The Physical Child – History of the Brain Timeline

20th Century –

1900 – Sigmund Freud

The interpretation of dreams – dreams are the unconscious mind where repressed                   wishes are played out. His theory is that the unconscious mind drives most of human behaviour even though society dictated that you must override such impulses with reason. There is tension created between the repressed drives and the expected social conventions and this tension is relived through dreams.

1906 – Santiago Ramón y Cajel

Research into the changes neurons undergo during the functioning of the nervous system won him a Nobel Prize.

1911 – Henry Head

Publishes Studies in Neurology where he disputes the theories regarding aphasia and argues that the function of speech is not localised.

1921 – Hermann Rorschach

Development of the ink blot test. The test gives useful clues to the patients ‘psyches’. Used to evaluate personality traits and disorders.

1929 – Hans Berger

EEG was invented.

1932 – Lord Edgar Adrian and Sir Charles Sherrington

Nobel prize won for research into neuron function specifically the mechanisms by which nerves transmit messages.

1934 – Egas Moniz

Research done into operation on the brain which cured depression as well as causing many other personality changes, similar to Phineas Gage’s “accidental leucotomy”

1936 – Walter Freeman and James W. Watts

First lobotomy performed in U.S.

1938 – Albert Hofmann

Research into ergot fungus containing natural hallucinating properties resulting in the production of LSD.

1949 – Walter Rudolph Hess

Nobel prize won for research into the interbrain being responsible for coordinating the body’s internal organs.

1950 – Karl Spencer Lashley

Experiment designed to look into the neural components of memory involving rats in mazes.

1953 – Nathaniel Klkeitman and Eugene Aserinsky

Development of Rapid Eye Movement (REM) sleep.

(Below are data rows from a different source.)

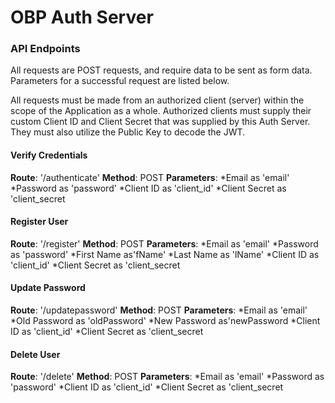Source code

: # OBP Auth Server

### API Endpoints

All requests are POST requests, and require data to be sent as form data. Parameters for a successful request are listed below.

All requests must be made from an authorized client (server) within the scope of the Application as a whole. Authorized clients must supply their custom Client ID and Client Secret that was supplied by this Auth Server. They must also utilize the Public Key to decode the JWT.

#### Verify Credentials
**Route**: '/authenticate'
**Method**: POST
**Parameters**: 
*Email as 'email' 
*Password as 'password' 
*Client ID as 'client_id' 
*Client Secret as 'client_secret

#### Register User
**Route**: '/register'
**Method**: POST
**Parameters**: 
*Email as 'email' 
*Password as 'password' 
*First Name as'fName' 
*Last Name as 'lName' 
*Client ID as 'client_id' 
*Client Secret as 'client_secret

#### Update Password
**Route**: '/updatepassword'
**Method**: POST
**Parameters**:
*Email as 'email' 
*Old Password as 'oldPassword' 
*New Password as'newPassword 
*Client ID as 'client_id' 
*Client Secret as 'client_secret

#### Delete User
**Route**: '/delete'
**Method**: POST
**Parameters**:
*Email as 'email' 
*Password as 'password' 
*Client ID as 'client_id' 
*Client Secret as 'client_secret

1963 – John Carew Eccles, Alan Lloyd Hodgkin and Andrew Fielding Huxly

Nobel prize for work on the mechanisms of neuron cell membranes.

1967 – Ragnar Granit, Haldan Keffer Hartline and George Wald

Research into how the eye passes images to the brain.

1970 – Julius Axelrod, Ulf von Euler and Sir Bernard Katz

Discoveries concerning storage, release and inactivation of neurotransmitters and how psychoactive drugs affect this.

1974 – M.E.Phelps, E.J.Hoffman and M.M.Ter Pogossian

Development of the first PET scanner which looks at the activity of the brain from a visual prospective.

1981 – Torsten Wiesel and David Hubel

Research on visual information send from retina to brain.

1990 – George Bush

Declares the decade starting in 1990 the “Decade of the Brain”

1997 – Stanley b. Prusiner

Research into prions as infectious agents in the brain which cause several diseases such a dementia.

2000 – Arvid Carlsson, Paul Greengard and Eric Kandel

Research into chemical transmitters and synapses.